11 - Frequency Response

For a first order system, \[G_p(s) = \frac{Y(s)}{X(s)} = \frac{K_p}{\tau_ps+1}\] Let \(X(t)\) be a sinusoidal input with amplitude \(A\) and frequency \(\omega\). \[X(t) = A\sin(\omega t)\] Then, \[X(s) = \frac{A\omega}{s^2+\omega^2}\] Hence, \[Y(s) = \frac{K_p}{\tau_ps+1}\;\frac{A\omega}{s^2+\omega^2} = \frac{C_1}{s+1/\tau_p} + \frac{C_2}{s+j\omega} + \frac{C_3}{s-j\omega}\]

Evaluating the coefficients \(C_1,C_2,C_3\), and taking inverse Laplace transform, we get \[Y(t) = \frac{K_pA\omega\tau_p}{\tau_p^2\omega^2+1}e^{-t/\tau_p} - \frac{K_pA\omega\tau_p}{\tau_p^2\omega^2+1}\cos(\omega t) + \frac{K_pA}{\tau_p^2\omega^2+1}\sin(\omega t)\] As \(t\rightarrow \infty\), \(e^{-t/\tau_p}\rightarrow 0\).
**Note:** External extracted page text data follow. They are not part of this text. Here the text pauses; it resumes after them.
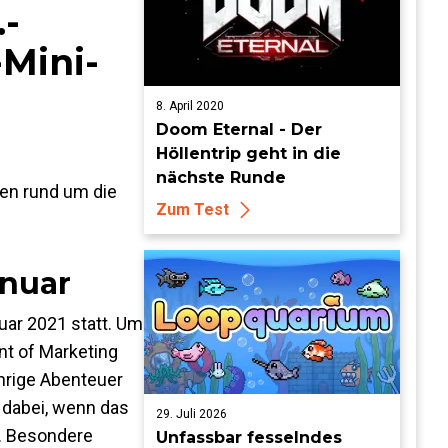
.-
Mini-
8. April 2020
Doom Eternal - Der
Höllentrip geht in die
nächste Runde
nen rund um die
Zum Test
anuar
uar 2021 statt. Um
nt of Marketing
hrige Abenteuer
dabei, wenn das
29. Juli 2026
. Besondere
Unfassbar fesselndes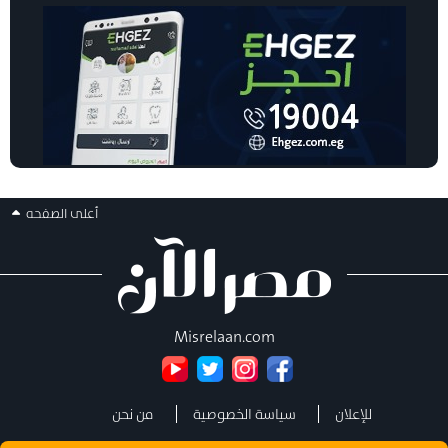
أعلى الصفحه
Misrelaan.com
للإعلان
سياسة الخصوصية
من نحن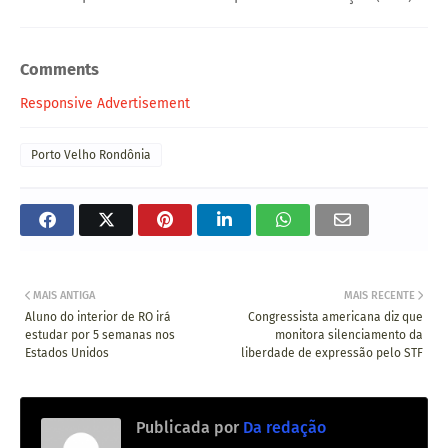
Comments
Responsive Advertisement
Porto Velho Rondônia
MAIS ANTIGA
MAIS RECENTE
Aluno do interior de RO irá
Congressista americana diz que
estudar por 5 semanas nos
monitora silenciamento da
Estados Unidos
liberdade de expressão pelo STF
Publicada por
Da redação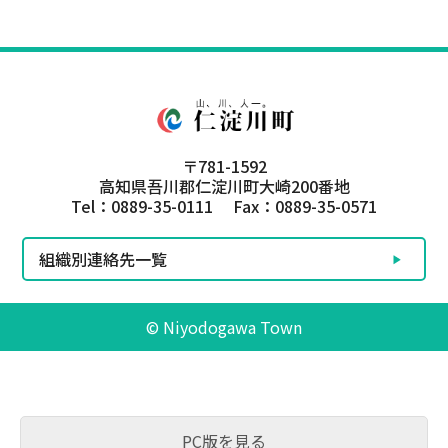
〒781-1592
高知県吾川郡仁淀川町大崎200番地
Tel：0889-35-0111 Fax：0889-35-0571
組織別連絡先一覧
© Niyodogawa Town
PC版を見る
Hence, \[Y_{ss}(t) = - \frac{K_pA\omega\tau_p}{\tau_p^2\omega^2+1}\cos(\omega t) + \frac{K_pA}{\tau_p^2\omega^2+1}\sin(\omega t)\] Using the following trigonometric identity in the above: \[a_1\cos b + a_2\sin b = a_3\sin(b+\phi)\] where \[a_3 = \sqrt{a_1^2+a_2^2} \qquad \text{and} \qquad \phi = \tan^{-1}\left(\frac{a_1}{a_2}\right)\]
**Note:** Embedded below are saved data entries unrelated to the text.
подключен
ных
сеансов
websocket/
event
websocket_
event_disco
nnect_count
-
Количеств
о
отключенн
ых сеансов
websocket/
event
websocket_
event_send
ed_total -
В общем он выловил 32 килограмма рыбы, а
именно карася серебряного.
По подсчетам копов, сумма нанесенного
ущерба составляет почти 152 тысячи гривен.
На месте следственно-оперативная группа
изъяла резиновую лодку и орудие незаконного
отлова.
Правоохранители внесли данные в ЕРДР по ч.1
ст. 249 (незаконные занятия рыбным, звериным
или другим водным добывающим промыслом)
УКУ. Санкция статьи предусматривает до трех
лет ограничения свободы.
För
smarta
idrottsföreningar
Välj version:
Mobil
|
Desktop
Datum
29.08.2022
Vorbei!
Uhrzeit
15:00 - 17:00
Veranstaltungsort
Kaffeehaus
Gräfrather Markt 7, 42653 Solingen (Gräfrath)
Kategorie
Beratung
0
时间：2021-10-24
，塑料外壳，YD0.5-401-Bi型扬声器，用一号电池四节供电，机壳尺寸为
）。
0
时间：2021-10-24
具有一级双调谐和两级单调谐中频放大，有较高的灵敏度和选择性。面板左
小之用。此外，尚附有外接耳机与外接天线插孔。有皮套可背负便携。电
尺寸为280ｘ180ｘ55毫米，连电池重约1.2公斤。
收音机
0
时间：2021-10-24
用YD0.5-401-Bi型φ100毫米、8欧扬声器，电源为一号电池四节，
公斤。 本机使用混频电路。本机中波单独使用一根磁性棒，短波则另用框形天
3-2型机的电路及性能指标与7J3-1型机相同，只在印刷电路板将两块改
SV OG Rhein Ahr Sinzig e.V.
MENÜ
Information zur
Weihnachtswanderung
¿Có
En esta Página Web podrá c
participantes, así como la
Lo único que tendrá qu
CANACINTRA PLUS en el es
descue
\[Y_{ss}(t) = \frac{AK_p}{\sqrt{\tau_p^2\omega^2+1}}\sin(\omega t+\phi)\] where \[\phi = \tan^{-1}(-\omega \tau_p)\]

The ultimate response (also referred to as steady state) of a first order system to a sinusoidal input is also a sinusoidal wave with the same frequency \(\omega\).

The ration of output amplitude to input amplitude is called the amplitude ratio (AR) and is a function of frequency. \[\text{AR} = \frac{K_p}{\sqrt{\tau_p^2\omega^2+1}}\]

The output wave lags behind the input wave (phase lag) by an angle \(|\phi|\), which is also a function of \(\omega\).